Task prompt — Go through the listing below and retype exactly the lines starting at the one with "No protected |" and ending at the one with "What are you required to do?", skipping pictures.

Entries provided —
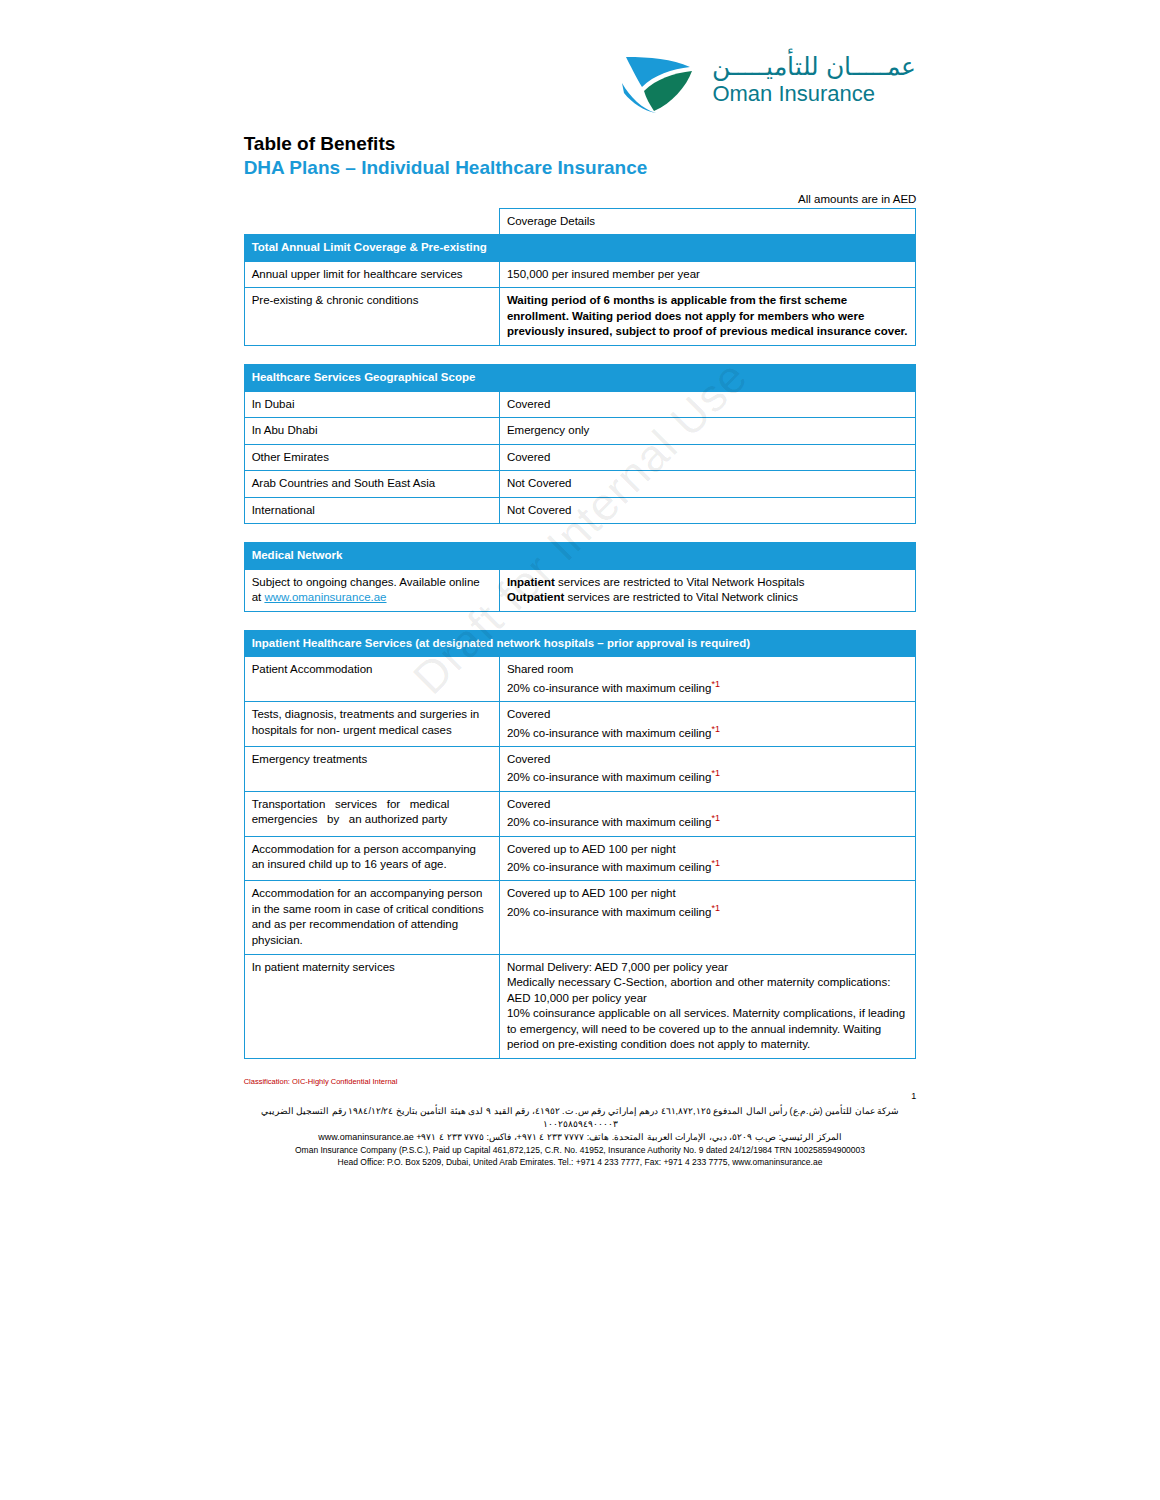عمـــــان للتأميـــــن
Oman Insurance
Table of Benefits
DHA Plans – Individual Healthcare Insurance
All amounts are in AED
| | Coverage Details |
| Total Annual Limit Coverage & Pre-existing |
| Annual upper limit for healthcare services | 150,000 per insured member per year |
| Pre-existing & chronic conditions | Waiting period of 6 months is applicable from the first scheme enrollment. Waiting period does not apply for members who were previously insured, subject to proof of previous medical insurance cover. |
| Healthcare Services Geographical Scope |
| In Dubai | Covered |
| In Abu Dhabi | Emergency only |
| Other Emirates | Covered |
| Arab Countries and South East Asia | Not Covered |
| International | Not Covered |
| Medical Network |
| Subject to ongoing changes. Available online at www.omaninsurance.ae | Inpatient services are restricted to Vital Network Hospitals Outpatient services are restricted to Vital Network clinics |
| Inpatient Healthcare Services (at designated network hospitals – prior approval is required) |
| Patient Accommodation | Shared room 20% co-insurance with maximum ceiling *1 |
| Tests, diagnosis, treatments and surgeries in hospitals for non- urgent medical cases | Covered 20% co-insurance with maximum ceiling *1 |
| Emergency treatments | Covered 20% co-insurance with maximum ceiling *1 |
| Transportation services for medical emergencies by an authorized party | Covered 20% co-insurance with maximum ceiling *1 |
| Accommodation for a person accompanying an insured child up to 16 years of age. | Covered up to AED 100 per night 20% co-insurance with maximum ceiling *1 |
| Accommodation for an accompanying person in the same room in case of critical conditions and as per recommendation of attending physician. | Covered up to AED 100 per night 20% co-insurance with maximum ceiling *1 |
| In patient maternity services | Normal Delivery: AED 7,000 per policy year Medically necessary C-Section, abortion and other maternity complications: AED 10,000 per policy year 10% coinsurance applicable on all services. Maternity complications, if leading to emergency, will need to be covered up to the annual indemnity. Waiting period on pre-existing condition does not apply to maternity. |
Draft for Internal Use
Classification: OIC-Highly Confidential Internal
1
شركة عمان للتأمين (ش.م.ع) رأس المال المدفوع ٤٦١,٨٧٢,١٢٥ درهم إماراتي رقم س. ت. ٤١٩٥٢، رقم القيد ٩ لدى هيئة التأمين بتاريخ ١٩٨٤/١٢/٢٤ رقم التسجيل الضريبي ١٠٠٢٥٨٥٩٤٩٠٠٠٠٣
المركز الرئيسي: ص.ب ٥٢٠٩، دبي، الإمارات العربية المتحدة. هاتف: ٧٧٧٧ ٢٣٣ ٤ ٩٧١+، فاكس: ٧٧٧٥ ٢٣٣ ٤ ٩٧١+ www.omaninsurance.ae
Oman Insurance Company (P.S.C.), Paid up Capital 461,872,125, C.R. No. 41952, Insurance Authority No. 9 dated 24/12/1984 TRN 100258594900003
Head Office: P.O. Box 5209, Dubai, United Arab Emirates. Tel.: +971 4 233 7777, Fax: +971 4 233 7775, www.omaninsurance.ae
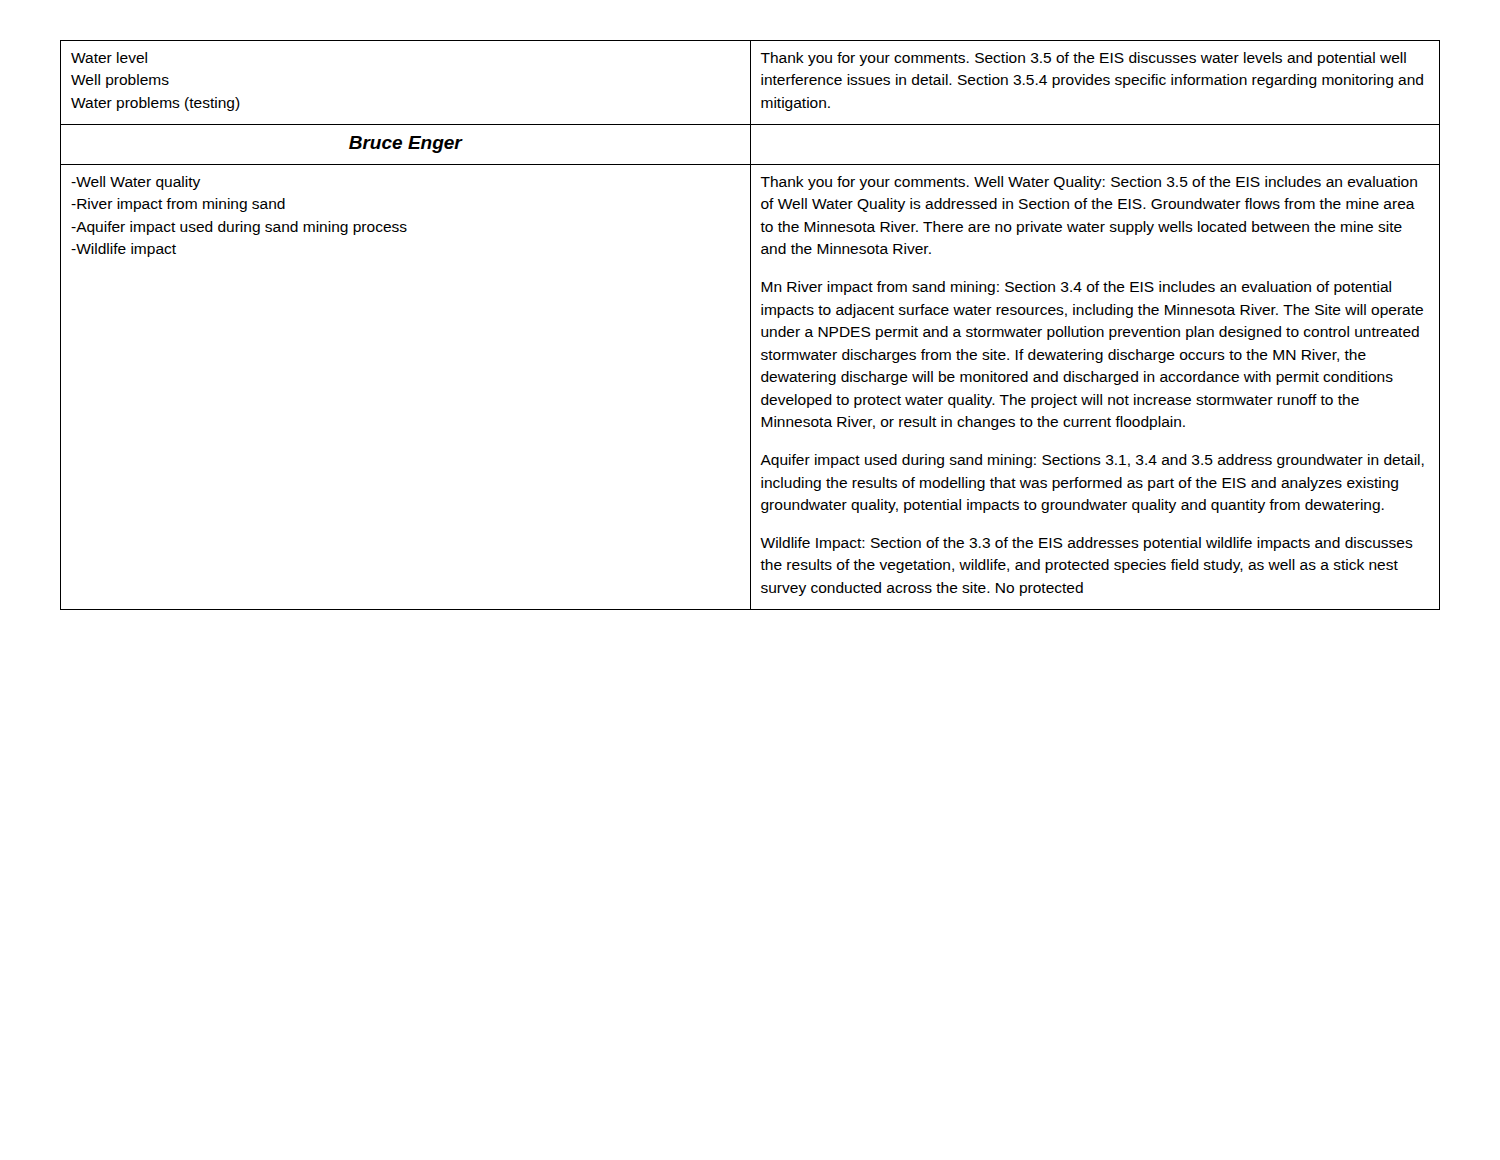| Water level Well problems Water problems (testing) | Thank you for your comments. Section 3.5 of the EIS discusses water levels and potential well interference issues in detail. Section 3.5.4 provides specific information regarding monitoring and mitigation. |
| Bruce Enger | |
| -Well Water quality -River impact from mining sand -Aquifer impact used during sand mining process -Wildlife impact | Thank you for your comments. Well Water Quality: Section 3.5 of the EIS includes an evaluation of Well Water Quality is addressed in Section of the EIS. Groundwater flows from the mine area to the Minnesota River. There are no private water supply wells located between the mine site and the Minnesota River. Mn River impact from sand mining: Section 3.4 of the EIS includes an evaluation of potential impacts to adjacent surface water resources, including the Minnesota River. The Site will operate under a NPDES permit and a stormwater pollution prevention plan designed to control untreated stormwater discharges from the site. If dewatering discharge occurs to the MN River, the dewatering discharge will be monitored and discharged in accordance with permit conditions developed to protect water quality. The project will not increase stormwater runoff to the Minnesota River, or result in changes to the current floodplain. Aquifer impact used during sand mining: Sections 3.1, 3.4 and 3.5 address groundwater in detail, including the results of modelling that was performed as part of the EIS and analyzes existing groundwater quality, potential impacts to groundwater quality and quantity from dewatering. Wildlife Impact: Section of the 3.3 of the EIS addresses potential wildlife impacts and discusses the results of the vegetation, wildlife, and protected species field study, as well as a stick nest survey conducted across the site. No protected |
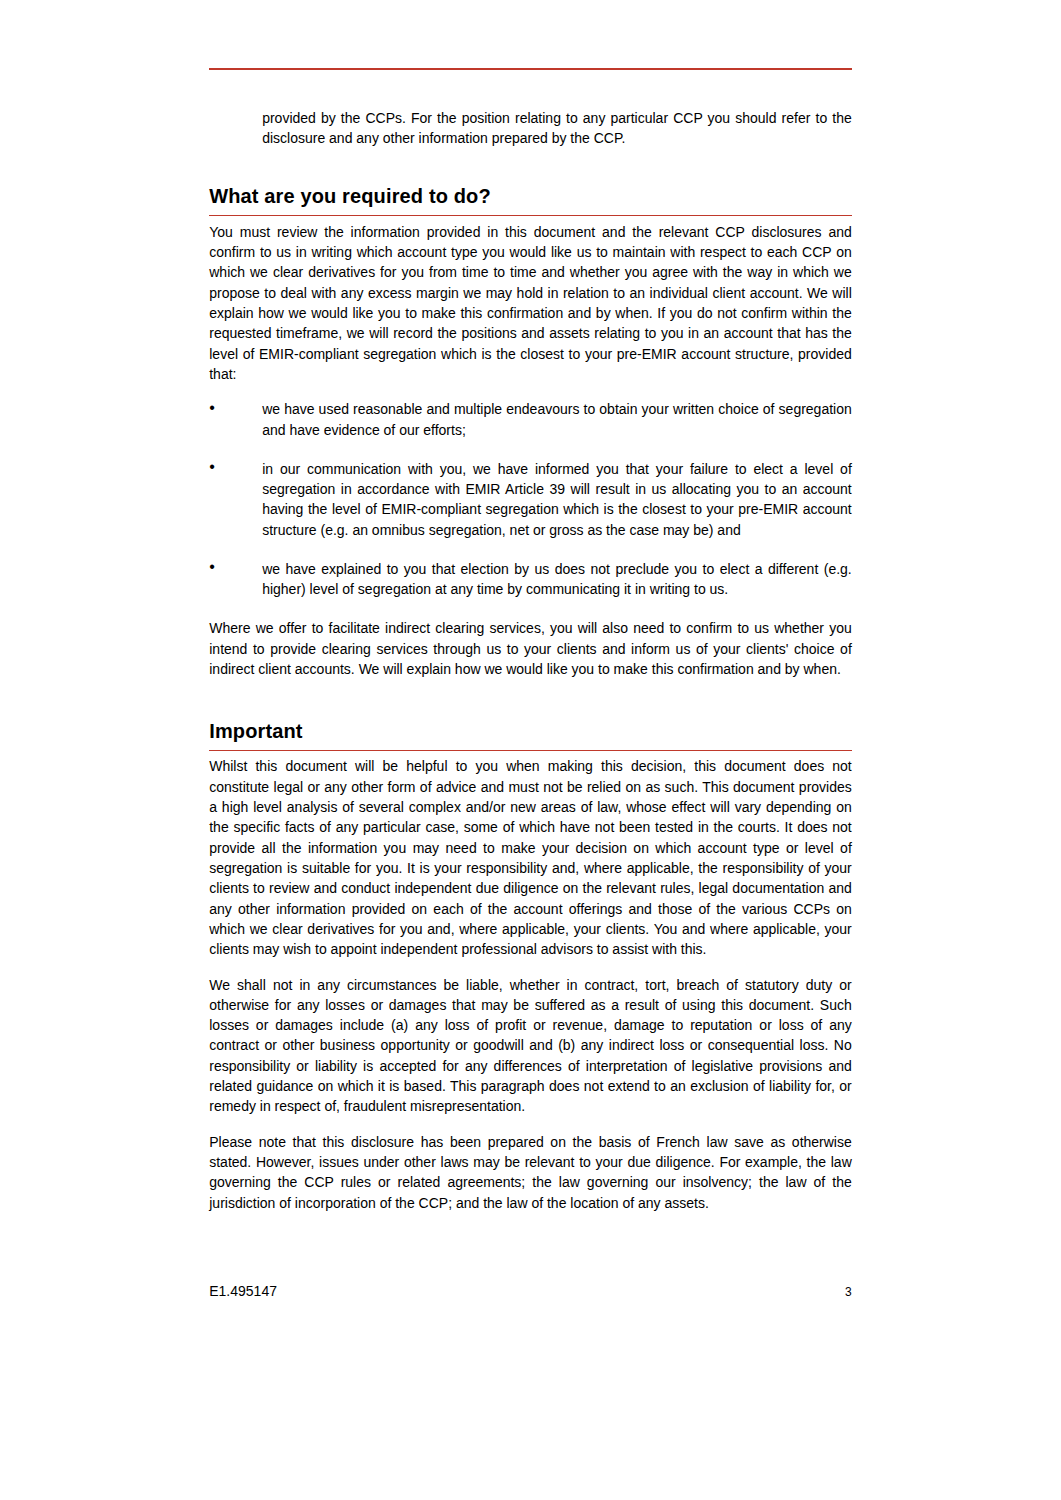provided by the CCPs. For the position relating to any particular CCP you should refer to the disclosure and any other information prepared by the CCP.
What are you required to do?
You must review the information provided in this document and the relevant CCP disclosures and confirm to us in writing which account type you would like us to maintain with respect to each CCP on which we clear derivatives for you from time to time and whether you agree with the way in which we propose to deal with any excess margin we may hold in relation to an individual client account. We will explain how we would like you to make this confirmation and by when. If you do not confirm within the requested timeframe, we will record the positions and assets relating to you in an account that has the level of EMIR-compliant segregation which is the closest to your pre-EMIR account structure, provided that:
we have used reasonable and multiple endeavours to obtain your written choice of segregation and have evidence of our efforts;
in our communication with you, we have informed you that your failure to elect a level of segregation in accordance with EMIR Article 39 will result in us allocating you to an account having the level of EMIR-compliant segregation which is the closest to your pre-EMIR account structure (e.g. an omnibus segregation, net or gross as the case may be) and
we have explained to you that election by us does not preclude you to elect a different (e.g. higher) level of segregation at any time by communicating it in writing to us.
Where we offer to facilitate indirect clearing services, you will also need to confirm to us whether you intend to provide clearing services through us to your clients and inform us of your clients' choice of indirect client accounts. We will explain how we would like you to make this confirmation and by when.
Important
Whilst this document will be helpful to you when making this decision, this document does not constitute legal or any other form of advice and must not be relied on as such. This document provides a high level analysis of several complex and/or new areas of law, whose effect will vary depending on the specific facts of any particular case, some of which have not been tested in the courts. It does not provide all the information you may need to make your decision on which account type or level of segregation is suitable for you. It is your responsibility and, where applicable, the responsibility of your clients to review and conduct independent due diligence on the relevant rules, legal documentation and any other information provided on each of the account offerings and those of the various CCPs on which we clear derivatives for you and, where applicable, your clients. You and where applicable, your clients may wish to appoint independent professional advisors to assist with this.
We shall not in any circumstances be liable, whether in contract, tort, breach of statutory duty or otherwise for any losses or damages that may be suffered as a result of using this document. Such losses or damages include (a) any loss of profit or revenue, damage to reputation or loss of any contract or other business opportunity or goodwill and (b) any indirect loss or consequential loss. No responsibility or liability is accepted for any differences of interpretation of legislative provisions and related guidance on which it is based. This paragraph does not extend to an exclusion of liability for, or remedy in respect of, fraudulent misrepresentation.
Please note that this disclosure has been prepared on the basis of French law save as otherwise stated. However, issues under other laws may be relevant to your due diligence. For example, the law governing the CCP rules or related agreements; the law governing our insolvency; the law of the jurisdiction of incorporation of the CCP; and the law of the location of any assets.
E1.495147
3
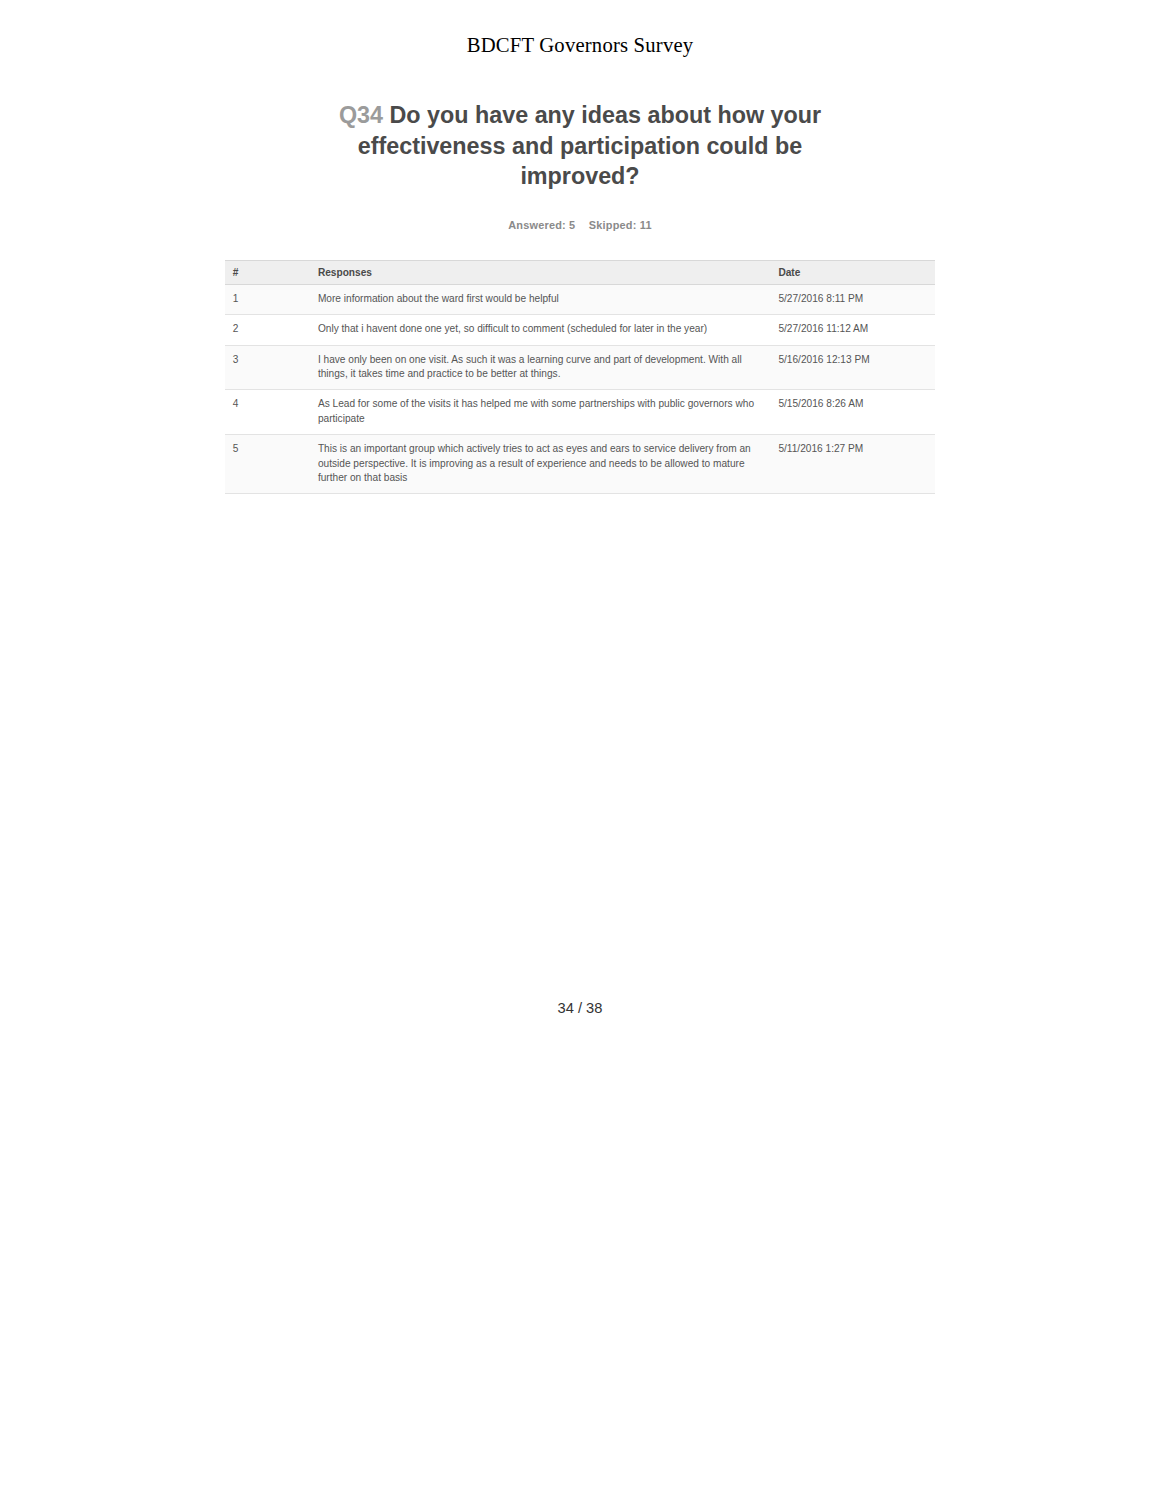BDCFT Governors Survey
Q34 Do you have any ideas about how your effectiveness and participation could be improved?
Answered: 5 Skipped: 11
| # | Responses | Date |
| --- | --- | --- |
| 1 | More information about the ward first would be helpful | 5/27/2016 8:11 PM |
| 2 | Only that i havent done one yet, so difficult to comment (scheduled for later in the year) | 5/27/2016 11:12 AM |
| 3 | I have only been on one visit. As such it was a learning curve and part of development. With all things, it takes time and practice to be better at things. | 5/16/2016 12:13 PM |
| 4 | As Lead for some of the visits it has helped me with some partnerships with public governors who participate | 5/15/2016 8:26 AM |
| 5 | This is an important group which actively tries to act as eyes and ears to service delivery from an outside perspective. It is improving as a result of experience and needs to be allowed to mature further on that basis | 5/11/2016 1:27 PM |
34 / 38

Result —
| -Well Water quality -River impact from mining sand -Aquifer impact used during sand mining process -Wildlife impact | Thank you for your comments. Well Water Quality: Section 3.5 of the EIS includes an evaluation of Well Water Quality is addressed in Section of the EIS. Groundwater flows from the mine area to the Minnesota River. There are no private water supply wells located between the mine site and the Minnesota River. Mn River impact from sand mining: Section 3.4 of the EIS includes an evaluation of potential impacts to adjacent surface water resources, including the Minnesota River. The Site will operate under a NPDES permit and a stormwater pollution prevention plan designed to control untreated stormwater discharges from the site. If dewatering discharge occurs to the MN River, the dewatering discharge will be monitored and discharged in accordance with permit conditions developed to protect water quality. The project will not increase stormwater runoff to the Minnesota River, or result in changes to the current floodplain. Aquifer impact used during sand mining: Sections 3.1, 3.4 and 3.5 address groundwater in detail, including the results of modelling that was performed as part of the EIS and analyzes existing groundwater quality, potential impacts to groundwater quality and quantity from dewatering. Wildlife Impact: Section of the 3.3 of the EIS addresses potential wildlife impacts and discusses the results of the vegetation, wildlife, and protected species field study, as well as a stick nest survey conducted across the site. No protected |
provided by the CCPs. For the position relating to any particular CCP you should refer to the disclosure and any other information prepared by the CCP.
What are you required to do?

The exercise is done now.